EXCERPTED TEXT ->
+ + + +
Components

Watchdog is composed of several specialized components that work together to provide reliable uptime monitoring. This page provides detailed information about each component’s implementation and responsibilities.

Orchestrator

The orchestrator is the main entry point and coordinator for the entire monitoring system. Location: orchestrator/orchestrator.go

Responsibilities

Initialize the system (logger, event bus, supervisor)
Register event listeners on the event bus
Create and manage parent worker groups for each monitoring interval
Prefill Redis with URL data from the database
Coordinate graceful shutdown

Key methods

// From orchestrator/orchestrator.go:34-58
func NewOrchestrator(ctx context.Context, rdC *redis.Client, pool *pgxpool.Pool) *Orchestrator {
    newLogger := logger.New()
    newEventBus := core.NewEventBus(newLogger)
    newEventBus.Subscribe("ping.successful", listeners.NewPingSuccessfulListener(ctx, newLogger, pool))
    newEventBus.Subscribe("ping.unsuccessful", listeners.NewPingUnSuccessfulListener(ctx, newLogger, pool))

    newSupervisor := supervisor.NewSupervisor(
        ctx,
        env.FetchInt("SUPERVISOR_POOL_FLUSH_BATCHSIZE", 100),
        time.Duration(env.FetchInt("SUPERVISOR_POOL_FLUSH_TIMEOUT", 5))*time.Second,
        newEventBus,
        pool,
    )
+ + + +
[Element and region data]
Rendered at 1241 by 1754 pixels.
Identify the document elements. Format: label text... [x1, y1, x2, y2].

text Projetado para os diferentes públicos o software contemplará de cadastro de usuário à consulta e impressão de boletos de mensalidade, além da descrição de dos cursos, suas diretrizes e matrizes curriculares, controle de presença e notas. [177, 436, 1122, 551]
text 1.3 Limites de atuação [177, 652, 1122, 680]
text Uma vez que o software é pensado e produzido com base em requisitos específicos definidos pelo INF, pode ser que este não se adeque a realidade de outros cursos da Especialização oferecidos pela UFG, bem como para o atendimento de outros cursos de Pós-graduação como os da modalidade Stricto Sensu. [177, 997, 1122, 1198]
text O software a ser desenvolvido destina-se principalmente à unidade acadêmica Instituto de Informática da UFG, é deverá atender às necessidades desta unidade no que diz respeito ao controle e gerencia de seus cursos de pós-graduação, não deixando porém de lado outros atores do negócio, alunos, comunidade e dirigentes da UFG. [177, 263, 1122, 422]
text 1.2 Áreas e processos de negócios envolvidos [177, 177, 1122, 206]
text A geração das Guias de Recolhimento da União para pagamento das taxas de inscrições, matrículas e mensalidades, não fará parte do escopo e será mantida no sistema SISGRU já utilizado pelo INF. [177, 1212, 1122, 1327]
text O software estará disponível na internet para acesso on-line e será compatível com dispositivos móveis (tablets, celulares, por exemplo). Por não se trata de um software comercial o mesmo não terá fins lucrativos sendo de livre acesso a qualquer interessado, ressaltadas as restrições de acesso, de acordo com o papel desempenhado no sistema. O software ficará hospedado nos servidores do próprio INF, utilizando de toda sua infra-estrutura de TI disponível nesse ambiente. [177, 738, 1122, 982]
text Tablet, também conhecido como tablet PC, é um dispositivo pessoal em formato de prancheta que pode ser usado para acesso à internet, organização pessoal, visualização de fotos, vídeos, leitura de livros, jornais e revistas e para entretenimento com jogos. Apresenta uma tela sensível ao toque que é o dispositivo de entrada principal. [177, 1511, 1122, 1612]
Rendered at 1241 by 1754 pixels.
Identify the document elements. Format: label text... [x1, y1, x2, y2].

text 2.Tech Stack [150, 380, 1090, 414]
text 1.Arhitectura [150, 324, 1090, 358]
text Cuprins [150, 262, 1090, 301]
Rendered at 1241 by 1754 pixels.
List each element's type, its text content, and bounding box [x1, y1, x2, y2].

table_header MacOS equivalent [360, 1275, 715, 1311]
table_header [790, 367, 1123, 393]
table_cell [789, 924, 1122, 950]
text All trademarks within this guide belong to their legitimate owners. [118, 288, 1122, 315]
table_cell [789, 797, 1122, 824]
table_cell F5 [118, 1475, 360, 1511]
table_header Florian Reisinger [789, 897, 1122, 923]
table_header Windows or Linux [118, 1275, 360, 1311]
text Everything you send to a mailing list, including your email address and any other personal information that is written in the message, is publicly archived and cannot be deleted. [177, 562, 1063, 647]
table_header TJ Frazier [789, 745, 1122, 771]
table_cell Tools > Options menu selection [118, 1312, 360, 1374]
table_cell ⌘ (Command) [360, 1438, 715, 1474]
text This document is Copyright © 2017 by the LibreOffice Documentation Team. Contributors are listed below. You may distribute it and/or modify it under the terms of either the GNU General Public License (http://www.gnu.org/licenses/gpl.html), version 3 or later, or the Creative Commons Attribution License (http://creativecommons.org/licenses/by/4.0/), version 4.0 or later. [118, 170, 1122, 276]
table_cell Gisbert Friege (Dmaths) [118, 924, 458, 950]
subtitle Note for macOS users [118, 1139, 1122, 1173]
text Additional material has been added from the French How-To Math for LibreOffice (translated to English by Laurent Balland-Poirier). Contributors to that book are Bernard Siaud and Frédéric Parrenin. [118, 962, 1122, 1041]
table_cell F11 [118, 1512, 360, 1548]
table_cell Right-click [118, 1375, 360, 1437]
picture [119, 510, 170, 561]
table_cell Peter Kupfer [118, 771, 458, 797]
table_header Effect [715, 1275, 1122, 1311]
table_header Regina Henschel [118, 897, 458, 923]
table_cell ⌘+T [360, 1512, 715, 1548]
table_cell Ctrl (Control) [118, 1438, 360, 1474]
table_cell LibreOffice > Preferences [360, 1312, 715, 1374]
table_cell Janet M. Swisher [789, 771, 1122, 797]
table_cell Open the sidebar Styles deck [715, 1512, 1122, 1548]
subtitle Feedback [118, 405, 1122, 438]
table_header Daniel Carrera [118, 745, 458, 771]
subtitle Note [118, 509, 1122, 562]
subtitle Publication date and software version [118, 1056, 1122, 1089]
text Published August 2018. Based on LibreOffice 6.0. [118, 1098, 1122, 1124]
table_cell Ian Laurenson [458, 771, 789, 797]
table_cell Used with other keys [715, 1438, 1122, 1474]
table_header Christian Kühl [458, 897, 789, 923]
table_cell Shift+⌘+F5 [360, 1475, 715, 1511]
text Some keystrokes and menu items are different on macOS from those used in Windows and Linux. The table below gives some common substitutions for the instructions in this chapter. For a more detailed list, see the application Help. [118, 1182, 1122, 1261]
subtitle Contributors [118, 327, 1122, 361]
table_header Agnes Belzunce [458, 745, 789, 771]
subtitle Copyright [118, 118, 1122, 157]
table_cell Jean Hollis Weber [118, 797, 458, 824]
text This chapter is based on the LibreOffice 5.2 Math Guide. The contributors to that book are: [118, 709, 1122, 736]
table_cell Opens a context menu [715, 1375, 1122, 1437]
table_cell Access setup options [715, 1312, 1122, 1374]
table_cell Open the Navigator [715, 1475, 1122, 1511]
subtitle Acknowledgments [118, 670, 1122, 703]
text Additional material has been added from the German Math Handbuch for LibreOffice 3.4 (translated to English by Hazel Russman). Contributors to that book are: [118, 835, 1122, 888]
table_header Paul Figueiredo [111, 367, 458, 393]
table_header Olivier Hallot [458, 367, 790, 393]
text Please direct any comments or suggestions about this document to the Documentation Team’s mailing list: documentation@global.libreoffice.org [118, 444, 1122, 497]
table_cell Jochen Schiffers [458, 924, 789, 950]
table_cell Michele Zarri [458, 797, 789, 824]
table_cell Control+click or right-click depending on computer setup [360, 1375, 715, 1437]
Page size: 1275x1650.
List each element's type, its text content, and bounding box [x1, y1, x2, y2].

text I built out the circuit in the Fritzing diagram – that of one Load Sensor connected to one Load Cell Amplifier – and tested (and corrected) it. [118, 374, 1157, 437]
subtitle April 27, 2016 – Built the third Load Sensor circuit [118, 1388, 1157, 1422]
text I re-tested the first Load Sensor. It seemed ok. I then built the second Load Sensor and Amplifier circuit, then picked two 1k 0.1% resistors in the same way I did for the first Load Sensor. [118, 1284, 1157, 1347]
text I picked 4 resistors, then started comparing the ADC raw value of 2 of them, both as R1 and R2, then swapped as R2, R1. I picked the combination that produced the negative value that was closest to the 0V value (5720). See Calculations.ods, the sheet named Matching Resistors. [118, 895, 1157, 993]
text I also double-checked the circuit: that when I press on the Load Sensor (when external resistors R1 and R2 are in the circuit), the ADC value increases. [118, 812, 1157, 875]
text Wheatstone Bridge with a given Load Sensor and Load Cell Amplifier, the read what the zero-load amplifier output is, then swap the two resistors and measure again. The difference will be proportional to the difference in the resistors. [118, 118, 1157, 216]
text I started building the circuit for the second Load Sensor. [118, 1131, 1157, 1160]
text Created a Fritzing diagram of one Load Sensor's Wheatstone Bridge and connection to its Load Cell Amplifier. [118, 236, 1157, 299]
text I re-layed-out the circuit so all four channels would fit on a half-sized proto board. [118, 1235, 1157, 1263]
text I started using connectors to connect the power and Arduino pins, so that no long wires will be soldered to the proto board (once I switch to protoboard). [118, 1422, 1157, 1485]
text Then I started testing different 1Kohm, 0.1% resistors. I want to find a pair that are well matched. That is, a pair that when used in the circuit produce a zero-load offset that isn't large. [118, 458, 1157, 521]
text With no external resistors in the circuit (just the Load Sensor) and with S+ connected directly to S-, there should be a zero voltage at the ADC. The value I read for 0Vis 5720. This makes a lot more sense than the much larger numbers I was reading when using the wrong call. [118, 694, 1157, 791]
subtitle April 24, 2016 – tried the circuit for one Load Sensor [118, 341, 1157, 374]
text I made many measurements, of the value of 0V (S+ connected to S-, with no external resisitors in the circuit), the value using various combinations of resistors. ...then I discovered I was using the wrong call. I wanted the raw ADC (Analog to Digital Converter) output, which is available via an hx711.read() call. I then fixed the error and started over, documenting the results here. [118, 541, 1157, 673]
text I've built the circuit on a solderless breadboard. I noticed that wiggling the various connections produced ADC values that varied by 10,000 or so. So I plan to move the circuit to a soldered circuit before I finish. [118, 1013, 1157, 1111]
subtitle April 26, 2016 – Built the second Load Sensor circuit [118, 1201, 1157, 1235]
+ + + +
EXERCISE 1 ->
From the Watchdog components page, reproduce everything from "Key methods" down to "listeners.NewPingUnSuccessfulListener(ctx, newLogger, pool))".
EXERCISE 2 ->
Answer these questions using the Watchdog components page:
(a) In which file is the orchestrator located?
(b) What does the orchestrator prefill Redis with?
(c) What default value is given for SUPERVISOR_POOL_FLUSH_BATCHSIZE?

FULL SOLUTION 1 ->
Key methods

// From orchestrator/orchestrator.go:34-58
func NewOrchestrator(ctx context.Context, rdC *redis.Client, pool *pgxpool.Pool) *Orchestrator {
    newLogger := logger.New()
    newEventBus := core.NewEventBus(newLogger)
    newEventBus.Subscribe("ping.successful", listeners.NewPingSuccessfulListener(ctx, newLogger, pool))
    newEventBus.Subscribe("ping.unsuccessful", listeners.NewPingUnSuccessfulListener(ctx, newLogger, pool))

FULL SOLUTION 2 ->
(a) orchestrator/orchestrator.go
(b) URL data from the database
(c) 100